[Text passage]
[start]

# What would be the best size for cardboard smoker?



## CanadaSmoker920 (May 4, 2020)

I am trying to build a cold smoker with cardboard.
What would be the optimal size for it? 
I see that many people use 2 x 2 x 4 ft but what if I go with 1 x 1 x 2 ft? 
Would it be too small? Is there any disadvantage of having it small?


----------



## thirdeye (May 4, 2020)

What are you planning on cold smoking, and what kind of smoke generator will you be using?


----------



## bill1 (May 4, 2020)

I think people usually design these things around a couple grill grates they already have.  You need at least one to hold your meat and another to hold the soldering gun in a can or whatever is your heat and smoke source.  I think the little raised cooling grids for cookies fresh out of a kitchen oven would work well here.  I recall they're about 12" square or 10x16.  They're not strong, but neither is the cardboard holding them and you'd rather not stick in a bunch of stuff like bricks of structural metal that's going to rob your heat during warm-up. 
And like cardboard, the price is "attractive" too. 
So then the idea is to pick a cardboard box just a bit larger than the grates.
Don't forget to include pictures when you get going!


----------



## mike243 (May 5, 2020)

[end]

[Dataset excerpts]
[start]

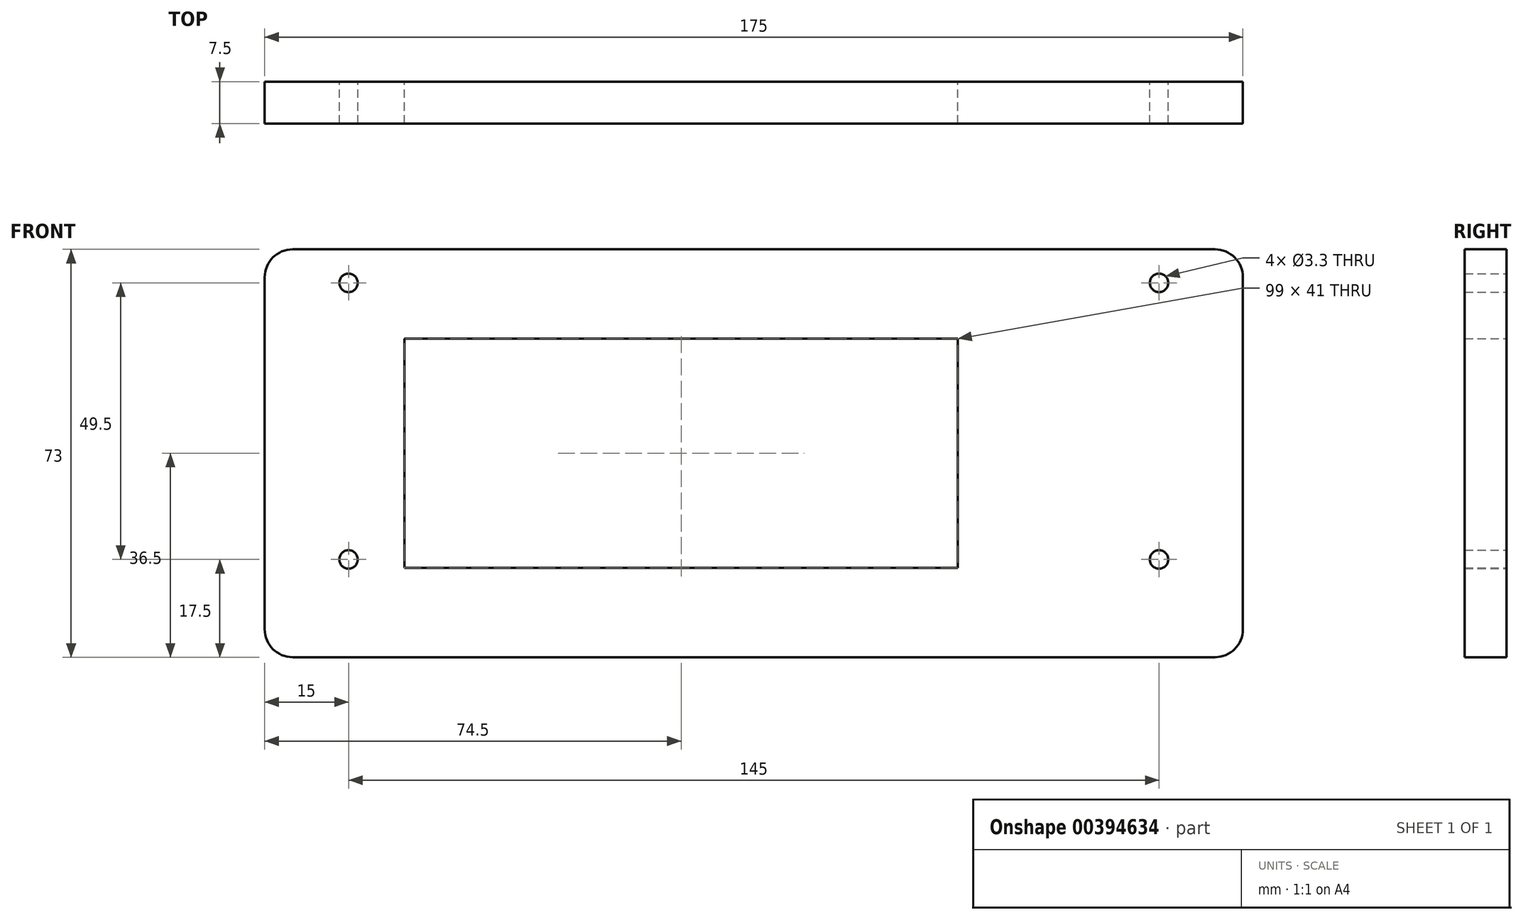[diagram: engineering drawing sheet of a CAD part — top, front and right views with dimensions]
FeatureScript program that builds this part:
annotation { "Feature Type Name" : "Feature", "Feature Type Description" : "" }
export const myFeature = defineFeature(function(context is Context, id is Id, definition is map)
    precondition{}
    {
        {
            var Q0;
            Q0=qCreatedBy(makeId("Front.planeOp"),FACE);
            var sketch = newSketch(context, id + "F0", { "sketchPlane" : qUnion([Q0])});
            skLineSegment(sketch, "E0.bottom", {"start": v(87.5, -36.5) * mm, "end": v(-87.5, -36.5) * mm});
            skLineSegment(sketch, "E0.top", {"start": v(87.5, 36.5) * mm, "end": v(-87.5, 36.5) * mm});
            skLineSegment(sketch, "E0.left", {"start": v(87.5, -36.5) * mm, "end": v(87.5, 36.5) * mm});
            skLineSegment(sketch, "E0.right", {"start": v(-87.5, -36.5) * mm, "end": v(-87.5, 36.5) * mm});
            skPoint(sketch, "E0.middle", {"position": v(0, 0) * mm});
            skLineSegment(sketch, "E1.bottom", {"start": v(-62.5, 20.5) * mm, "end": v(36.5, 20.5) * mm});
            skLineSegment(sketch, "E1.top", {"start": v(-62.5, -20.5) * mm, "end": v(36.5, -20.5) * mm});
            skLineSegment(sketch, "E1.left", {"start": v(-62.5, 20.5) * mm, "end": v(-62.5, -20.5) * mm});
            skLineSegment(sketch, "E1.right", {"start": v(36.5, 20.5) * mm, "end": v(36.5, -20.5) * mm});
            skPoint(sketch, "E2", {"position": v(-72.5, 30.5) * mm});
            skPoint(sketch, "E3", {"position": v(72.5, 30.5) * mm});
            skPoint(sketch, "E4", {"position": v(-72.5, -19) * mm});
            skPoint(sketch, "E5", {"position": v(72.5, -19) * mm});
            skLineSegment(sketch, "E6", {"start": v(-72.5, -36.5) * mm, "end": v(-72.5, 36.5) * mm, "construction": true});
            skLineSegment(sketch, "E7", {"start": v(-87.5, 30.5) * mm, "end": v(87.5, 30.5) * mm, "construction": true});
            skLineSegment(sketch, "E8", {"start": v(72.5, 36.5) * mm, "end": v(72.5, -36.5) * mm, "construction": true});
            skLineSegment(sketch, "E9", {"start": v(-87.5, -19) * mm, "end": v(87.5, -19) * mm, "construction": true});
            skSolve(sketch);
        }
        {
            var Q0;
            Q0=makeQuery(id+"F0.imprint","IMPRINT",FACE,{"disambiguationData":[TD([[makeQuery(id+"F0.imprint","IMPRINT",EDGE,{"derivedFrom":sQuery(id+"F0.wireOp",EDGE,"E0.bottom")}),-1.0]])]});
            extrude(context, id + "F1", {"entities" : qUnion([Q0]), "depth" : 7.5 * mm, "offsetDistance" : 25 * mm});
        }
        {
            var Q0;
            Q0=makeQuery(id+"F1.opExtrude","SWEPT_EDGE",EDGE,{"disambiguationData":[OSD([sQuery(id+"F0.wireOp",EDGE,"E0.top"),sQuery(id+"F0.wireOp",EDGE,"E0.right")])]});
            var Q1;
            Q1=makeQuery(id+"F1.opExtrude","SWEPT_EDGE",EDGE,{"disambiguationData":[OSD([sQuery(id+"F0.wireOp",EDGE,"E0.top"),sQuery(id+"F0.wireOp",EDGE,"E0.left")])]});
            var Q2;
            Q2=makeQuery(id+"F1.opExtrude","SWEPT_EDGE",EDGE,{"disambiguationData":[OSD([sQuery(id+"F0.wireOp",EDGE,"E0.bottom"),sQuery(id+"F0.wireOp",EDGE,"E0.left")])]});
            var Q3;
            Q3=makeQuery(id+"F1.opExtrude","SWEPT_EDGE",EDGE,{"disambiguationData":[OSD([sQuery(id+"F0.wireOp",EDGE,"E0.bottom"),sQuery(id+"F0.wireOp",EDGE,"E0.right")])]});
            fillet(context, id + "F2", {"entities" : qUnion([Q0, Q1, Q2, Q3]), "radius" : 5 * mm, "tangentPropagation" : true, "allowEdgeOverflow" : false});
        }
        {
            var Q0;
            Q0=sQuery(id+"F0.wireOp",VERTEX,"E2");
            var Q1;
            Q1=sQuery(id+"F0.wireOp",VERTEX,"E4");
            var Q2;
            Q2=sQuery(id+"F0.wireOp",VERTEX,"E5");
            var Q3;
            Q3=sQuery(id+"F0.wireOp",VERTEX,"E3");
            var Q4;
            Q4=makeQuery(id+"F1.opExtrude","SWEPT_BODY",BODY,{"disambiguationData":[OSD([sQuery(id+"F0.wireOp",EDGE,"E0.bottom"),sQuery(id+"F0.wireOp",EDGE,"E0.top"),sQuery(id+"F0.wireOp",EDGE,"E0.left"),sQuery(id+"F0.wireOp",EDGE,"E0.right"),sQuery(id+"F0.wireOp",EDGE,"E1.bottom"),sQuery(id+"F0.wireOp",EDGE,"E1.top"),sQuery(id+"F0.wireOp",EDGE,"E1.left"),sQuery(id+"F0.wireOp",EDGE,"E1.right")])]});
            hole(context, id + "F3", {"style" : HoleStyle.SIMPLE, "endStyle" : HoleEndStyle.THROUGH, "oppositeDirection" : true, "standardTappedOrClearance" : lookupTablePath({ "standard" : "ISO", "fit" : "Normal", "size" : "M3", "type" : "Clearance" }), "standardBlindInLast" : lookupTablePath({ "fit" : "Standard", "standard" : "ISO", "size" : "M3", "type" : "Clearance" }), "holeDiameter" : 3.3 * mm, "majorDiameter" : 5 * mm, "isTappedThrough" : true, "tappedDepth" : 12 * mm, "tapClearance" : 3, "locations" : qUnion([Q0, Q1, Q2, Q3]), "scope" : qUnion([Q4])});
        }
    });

[end]

Reproduce the cardboard smoker thread between "Would it be" and "you be using?", inclusive, substituting "compact" for "small" throughout.

Would it be too compact? Is there any disadvantage of having it compact?


----------



## thirdeye (May 4, 2020)

What are you planning on cold smoking, and what kind of smoke generator will you be using?